Scaling of neural-network quantum states for time evolution

TL;DR

This paper investigates the effectiveness of various neural network architectures in simulating quantum many-body dynamics, revealing exponential growth in parameters needed over time regardless of network design.

Contribution

It benchmarks different neural network architectures for quantum state simulation, showing their limitations in representing time-evolved states efficiently.

Findings

Number of parameters grows exponentially with time for accurate state representation.

Network architecture variations have minimal impact on the exponential growth rate.

Shallow and deep networks, with various design choices, perform similarly in terms of parameter scaling.

Abstract

Simulating quantum many-body dynamics on classical computers is a challenging problem due to the exponential growth of the Hilbert space.

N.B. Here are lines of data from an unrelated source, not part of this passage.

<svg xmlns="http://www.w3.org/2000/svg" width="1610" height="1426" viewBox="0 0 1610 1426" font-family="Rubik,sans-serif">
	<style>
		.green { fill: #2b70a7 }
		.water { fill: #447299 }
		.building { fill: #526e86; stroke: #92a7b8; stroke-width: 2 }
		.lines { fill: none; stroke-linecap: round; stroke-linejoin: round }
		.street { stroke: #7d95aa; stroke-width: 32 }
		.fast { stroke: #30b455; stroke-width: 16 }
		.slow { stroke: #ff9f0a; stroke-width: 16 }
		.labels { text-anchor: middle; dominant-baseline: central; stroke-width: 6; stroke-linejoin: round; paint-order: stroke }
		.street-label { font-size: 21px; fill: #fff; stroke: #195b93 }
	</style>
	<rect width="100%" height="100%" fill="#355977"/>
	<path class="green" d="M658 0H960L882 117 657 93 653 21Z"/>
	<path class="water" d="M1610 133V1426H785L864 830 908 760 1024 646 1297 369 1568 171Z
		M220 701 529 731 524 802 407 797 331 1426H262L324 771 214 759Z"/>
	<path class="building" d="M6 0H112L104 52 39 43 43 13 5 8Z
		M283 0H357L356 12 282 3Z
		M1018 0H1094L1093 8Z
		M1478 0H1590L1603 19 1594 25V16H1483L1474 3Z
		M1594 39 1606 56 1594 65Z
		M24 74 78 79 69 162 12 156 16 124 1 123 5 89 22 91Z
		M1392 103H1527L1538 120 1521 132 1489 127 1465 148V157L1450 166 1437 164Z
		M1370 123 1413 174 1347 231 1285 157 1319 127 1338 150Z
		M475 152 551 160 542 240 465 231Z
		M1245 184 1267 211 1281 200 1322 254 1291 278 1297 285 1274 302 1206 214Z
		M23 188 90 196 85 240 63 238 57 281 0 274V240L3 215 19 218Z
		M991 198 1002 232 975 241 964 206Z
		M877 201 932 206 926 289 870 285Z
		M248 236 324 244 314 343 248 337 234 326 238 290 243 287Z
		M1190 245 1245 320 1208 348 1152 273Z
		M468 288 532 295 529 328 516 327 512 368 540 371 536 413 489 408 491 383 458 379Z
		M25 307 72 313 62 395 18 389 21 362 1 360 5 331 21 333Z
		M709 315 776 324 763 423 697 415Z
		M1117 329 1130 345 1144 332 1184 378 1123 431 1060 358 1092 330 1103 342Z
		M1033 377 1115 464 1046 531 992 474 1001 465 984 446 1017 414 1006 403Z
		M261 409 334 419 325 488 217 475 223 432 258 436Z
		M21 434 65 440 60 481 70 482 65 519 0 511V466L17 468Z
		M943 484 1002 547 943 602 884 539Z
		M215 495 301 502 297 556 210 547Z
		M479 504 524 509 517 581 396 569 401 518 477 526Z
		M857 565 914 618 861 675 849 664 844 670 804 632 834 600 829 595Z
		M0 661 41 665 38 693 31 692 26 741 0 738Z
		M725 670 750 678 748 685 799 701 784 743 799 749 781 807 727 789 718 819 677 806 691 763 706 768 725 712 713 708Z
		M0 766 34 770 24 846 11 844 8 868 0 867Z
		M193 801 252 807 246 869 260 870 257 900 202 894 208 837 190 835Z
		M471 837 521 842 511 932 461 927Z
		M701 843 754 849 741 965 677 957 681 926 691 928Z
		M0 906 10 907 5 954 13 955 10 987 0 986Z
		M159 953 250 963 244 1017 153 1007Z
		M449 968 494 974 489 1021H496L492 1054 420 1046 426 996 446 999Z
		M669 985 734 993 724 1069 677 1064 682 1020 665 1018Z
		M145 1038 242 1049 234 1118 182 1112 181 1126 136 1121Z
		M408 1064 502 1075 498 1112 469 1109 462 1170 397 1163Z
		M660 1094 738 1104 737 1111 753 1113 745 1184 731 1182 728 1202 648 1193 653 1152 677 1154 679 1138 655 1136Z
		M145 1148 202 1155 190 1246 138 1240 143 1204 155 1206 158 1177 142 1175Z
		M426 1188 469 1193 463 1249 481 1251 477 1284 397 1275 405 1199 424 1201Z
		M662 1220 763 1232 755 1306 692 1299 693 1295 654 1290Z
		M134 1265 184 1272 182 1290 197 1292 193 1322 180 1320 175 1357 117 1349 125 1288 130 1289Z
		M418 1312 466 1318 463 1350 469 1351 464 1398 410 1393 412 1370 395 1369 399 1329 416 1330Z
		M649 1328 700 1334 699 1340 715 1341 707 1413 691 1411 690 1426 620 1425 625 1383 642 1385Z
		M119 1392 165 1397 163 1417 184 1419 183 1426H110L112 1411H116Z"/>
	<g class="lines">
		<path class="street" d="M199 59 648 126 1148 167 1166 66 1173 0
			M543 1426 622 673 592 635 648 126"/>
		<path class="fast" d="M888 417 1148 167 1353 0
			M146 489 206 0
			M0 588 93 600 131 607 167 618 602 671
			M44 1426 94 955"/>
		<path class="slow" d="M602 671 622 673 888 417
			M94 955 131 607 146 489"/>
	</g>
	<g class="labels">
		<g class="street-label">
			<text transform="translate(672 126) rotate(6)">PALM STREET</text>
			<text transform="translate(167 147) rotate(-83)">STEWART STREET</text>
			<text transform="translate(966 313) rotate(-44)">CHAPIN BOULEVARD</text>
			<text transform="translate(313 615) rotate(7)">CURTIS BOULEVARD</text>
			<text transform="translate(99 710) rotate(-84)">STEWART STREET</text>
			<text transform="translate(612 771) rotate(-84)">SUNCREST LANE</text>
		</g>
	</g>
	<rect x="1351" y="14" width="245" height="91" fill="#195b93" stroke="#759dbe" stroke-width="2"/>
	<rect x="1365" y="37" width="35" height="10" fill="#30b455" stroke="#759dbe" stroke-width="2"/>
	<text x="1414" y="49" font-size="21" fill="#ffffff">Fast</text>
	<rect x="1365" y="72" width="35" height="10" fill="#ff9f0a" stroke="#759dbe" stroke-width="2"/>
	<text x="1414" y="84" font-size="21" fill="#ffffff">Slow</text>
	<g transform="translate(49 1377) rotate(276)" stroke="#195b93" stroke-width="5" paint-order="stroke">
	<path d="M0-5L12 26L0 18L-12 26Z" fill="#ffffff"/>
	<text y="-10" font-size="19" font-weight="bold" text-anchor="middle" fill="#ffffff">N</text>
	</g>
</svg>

Artificial neural networks have recently been introduced as a new tool to approximate quantum-many body states. We benchmark the variational power of the restricted Boltzmann machine quantum states and different shallow and deep neural autoregressive quantum states to simulate global quench dynamics of a non-integrable quantum Ising chain. We find that the number of parameters required to represent the quantum state at a given accuracy increases exponentially in time. The growth rate is only slightly affected by the network architecture over a wide range of different design choices: shallow and deep networks, small and large filter sizes, dilated and normal convolutions, with and without shortcut connections.